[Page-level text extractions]

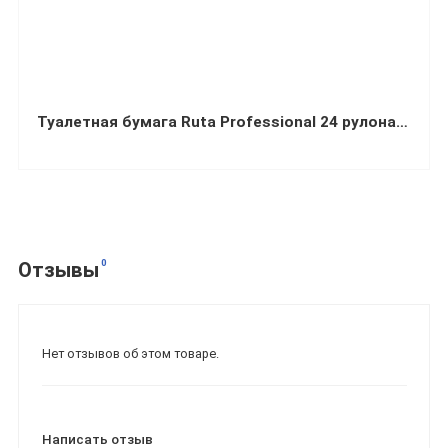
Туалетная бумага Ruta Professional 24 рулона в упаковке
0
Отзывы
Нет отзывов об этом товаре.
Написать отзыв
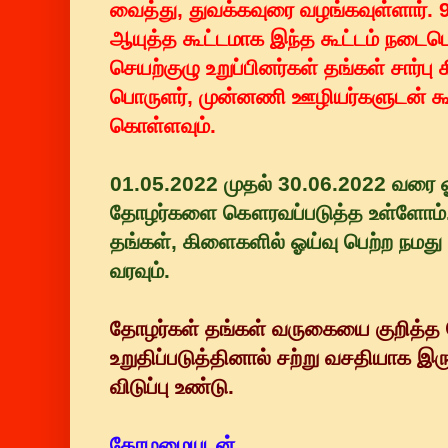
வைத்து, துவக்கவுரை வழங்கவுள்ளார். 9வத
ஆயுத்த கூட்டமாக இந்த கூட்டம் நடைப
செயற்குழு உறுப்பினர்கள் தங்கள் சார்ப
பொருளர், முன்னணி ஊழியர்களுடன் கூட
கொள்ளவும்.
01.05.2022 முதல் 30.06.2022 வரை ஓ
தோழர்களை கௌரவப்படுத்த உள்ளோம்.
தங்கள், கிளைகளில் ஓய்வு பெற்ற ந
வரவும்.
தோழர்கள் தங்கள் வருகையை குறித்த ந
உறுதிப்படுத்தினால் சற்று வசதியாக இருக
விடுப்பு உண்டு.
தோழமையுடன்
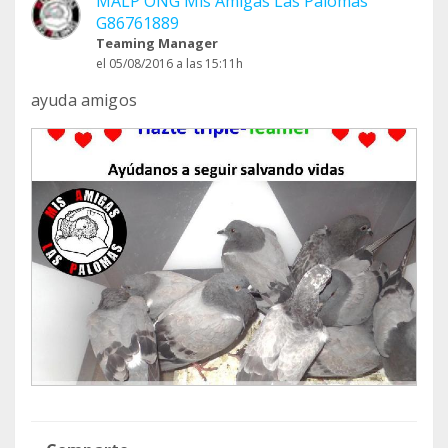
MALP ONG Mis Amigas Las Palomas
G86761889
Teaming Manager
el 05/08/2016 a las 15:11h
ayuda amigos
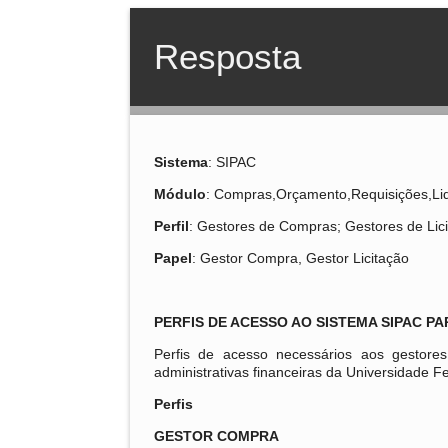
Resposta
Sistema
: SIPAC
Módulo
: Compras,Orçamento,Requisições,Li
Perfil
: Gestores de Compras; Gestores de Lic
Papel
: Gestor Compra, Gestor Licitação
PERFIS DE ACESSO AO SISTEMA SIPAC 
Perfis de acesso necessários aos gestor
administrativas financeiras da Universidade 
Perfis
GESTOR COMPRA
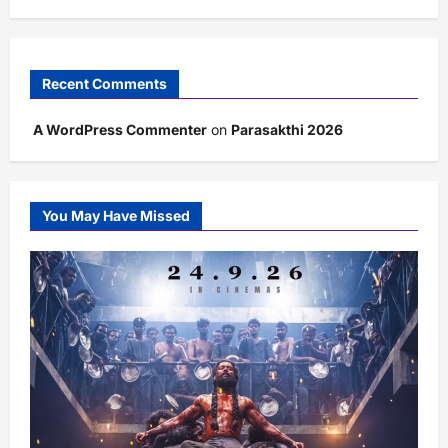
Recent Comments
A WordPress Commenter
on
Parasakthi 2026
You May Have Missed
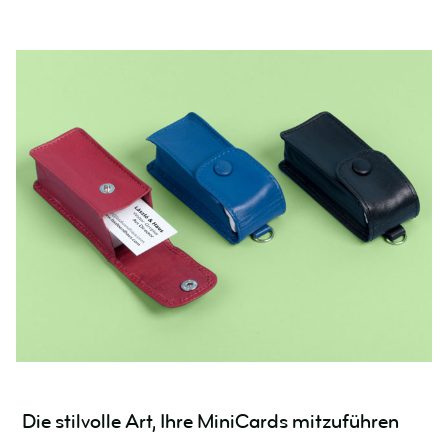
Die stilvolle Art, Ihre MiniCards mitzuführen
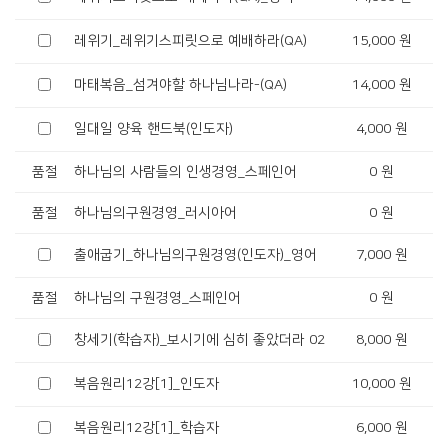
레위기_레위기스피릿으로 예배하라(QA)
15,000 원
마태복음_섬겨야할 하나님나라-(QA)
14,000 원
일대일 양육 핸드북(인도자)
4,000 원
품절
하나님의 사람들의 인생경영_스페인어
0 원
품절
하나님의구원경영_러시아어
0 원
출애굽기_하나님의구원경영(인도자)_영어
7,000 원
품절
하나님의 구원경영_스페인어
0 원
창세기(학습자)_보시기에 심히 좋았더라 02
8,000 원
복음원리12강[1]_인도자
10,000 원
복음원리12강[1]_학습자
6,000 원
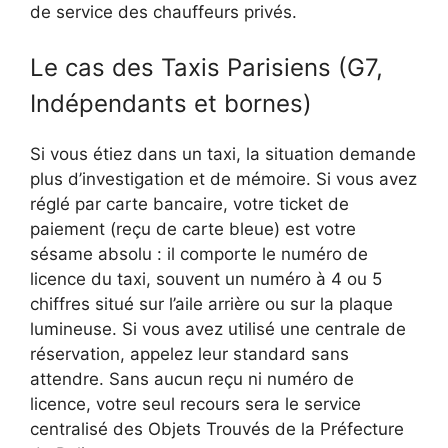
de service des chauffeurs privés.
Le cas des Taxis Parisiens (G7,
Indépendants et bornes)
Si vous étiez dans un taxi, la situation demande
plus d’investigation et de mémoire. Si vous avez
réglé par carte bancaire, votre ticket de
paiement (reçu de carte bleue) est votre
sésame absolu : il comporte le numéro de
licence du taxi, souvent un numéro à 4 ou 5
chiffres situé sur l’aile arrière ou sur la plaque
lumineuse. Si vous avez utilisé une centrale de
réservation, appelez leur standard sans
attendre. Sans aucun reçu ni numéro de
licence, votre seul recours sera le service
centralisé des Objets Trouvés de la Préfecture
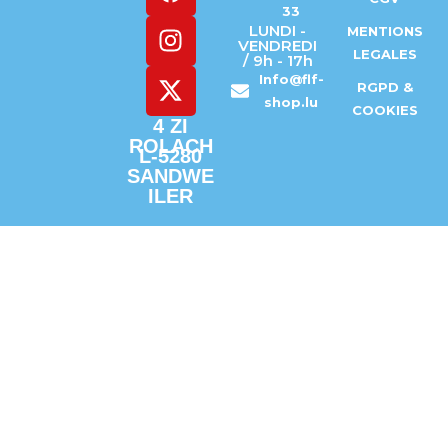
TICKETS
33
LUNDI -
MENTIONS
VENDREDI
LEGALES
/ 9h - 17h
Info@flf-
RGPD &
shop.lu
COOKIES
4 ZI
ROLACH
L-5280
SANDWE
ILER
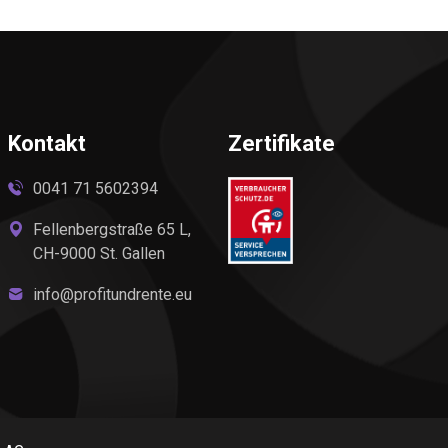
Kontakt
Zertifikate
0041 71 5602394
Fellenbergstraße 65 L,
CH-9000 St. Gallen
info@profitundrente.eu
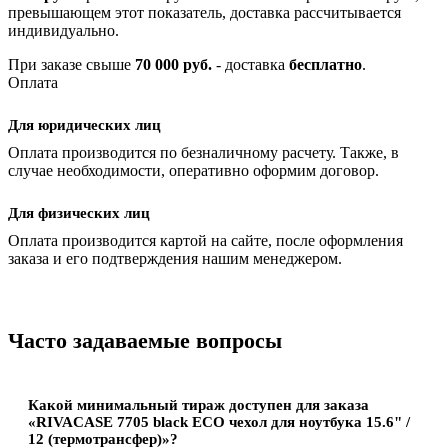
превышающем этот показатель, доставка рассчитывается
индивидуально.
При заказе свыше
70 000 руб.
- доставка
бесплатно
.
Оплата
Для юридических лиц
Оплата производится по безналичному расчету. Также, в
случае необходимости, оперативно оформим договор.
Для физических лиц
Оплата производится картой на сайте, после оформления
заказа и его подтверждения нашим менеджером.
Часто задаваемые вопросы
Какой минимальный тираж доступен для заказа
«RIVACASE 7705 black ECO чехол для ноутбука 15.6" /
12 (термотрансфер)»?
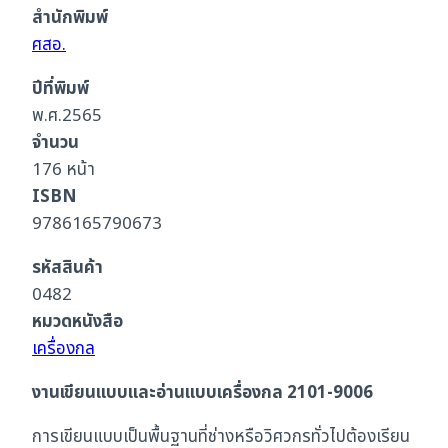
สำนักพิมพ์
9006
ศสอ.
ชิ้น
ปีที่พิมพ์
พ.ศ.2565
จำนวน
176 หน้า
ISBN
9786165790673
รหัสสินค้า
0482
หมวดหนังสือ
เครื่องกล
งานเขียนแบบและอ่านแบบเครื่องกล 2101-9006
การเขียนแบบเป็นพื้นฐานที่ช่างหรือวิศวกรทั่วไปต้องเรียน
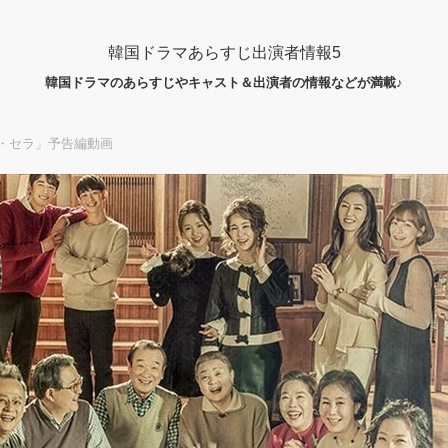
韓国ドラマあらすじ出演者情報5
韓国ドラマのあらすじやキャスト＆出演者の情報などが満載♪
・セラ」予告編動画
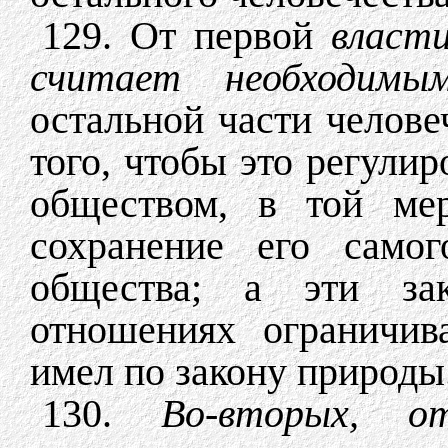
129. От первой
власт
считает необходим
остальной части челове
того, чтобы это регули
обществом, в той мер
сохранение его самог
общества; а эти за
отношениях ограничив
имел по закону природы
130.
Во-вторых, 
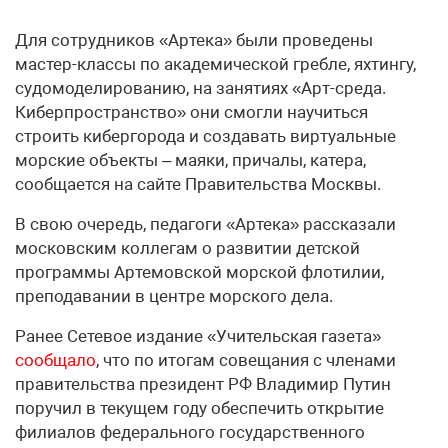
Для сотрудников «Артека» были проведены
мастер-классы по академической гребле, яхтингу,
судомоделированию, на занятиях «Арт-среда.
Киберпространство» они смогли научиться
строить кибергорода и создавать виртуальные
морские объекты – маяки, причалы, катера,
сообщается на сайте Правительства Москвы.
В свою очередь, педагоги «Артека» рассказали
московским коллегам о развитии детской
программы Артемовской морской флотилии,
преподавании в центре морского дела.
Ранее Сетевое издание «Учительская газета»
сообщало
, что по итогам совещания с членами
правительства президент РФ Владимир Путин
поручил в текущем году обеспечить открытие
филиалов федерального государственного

• Exercise: Ignoring the pictures, write out word for word only the lines from the one containing "การเขียนแบบเป็" through the last line of the data, both ends included.

• Answer space:
การเขียนแบบเป็นพื้นฐานที่ช่างหรือวิศวกรทั่วไปต้องเรียน
韓国ドラマあらすじ出演者情報5
韓国ドラマのあらすじやキャスト＆出演者の情報などが満載♪
・セラ」予告編動画
129. От первой
власт
считает необходим
остальной части челове
того, чтобы это регули
обществом, в той мер
сохранение его самог
общества; а эти за
отношениях ограничив
имел по закону природы
130.
Во-вторых, 
Для сотрудников «Артека» были проведены
мастер-классы по академической гребле, яхтингу,
судомоделированию, на занятиях «Арт-среда.
Киберпространство» они смогли научиться
строить кибергорода и создавать виртуальные
морские объекты – маяки, причалы, катера,
сообщается на сайте Правительства Москвы.
В свою очередь, педагоги «Артека» рассказали
московским коллегам о развитии детской
программы Артемовской морской флотилии,
преподавании в центре морского дела.
Ранее Сетевое издание «Учительская газета»
сообщало
, что по итогам совещания с членами
правительства президент РФ Владимир Путин
поручил в текущем году обеспечить открытие
филиалов федерального государственного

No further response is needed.